* How to complete this task
Reproduce the lines of the material below verbatim, starting at the line that contains "分型号兼具螺丝刀功能）是构成人体回路的关键接触点。" and ending at the line that contains "会使氖泡单极发光；接触交流电时，氖泡两极均会发光。", with both of those lines included.

* Study material
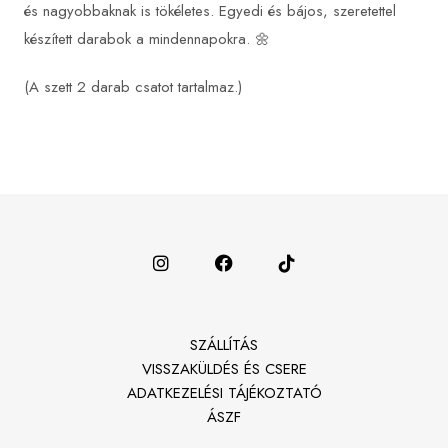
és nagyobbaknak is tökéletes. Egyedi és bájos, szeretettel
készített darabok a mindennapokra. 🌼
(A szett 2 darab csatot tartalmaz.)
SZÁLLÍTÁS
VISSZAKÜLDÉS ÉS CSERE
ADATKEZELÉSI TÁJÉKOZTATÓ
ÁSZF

==

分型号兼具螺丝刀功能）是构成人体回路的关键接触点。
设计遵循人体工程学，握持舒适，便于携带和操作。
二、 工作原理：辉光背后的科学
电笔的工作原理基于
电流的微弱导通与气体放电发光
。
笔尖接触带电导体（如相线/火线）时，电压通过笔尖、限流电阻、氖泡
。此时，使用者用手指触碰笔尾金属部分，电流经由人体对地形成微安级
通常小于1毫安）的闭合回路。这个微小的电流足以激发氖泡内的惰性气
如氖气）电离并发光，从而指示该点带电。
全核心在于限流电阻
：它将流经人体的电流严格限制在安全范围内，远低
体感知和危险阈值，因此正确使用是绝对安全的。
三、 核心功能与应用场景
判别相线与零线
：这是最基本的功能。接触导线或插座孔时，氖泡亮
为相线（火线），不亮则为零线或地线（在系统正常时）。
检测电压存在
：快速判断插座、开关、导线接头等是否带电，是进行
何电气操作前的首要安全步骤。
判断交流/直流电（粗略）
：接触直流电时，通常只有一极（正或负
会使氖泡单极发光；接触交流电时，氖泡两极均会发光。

* Written reply
分型号兼具螺丝刀功能）是构成人体回路的关键接触点。
设计遵循人体工程学，握持舒适，便于携带和操作。
二、 工作原理：辉光背后的科学
电笔的工作原理基于
电流的微弱导通与气体放电发光
。
笔尖接触带电导体（如相线/火线）时，电压通过笔尖、限流电阻、氖泡
。此时，使用者用手指触碰笔尾金属部分，电流经由人体对地形成微安级
通常小于1毫安）的闭合回路。这个微小的电流足以激发氖泡内的惰性气
如氖气）电离并发光，从而指示该点带电。
全核心在于限流电阻
：它将流经人体的电流严格限制在安全范围内，远低
体感知和危险阈值，因此正确使用是绝对安全的。
三、 核心功能与应用场景
判别相线与零线
：这是最基本的功能。接触导线或插座孔时，氖泡亮
为相线（火线），不亮则为零线或地线（在系统正常时）。
检测电压存在
：快速判断插座、开关、导线接头等是否带电，是进行
何电气操作前的首要安全步骤。
判断交流/直流电（粗略）
：接触直流电时，通常只有一极（正或负
会使氖泡单极发光；接触交流电时，氖泡两极均会发光。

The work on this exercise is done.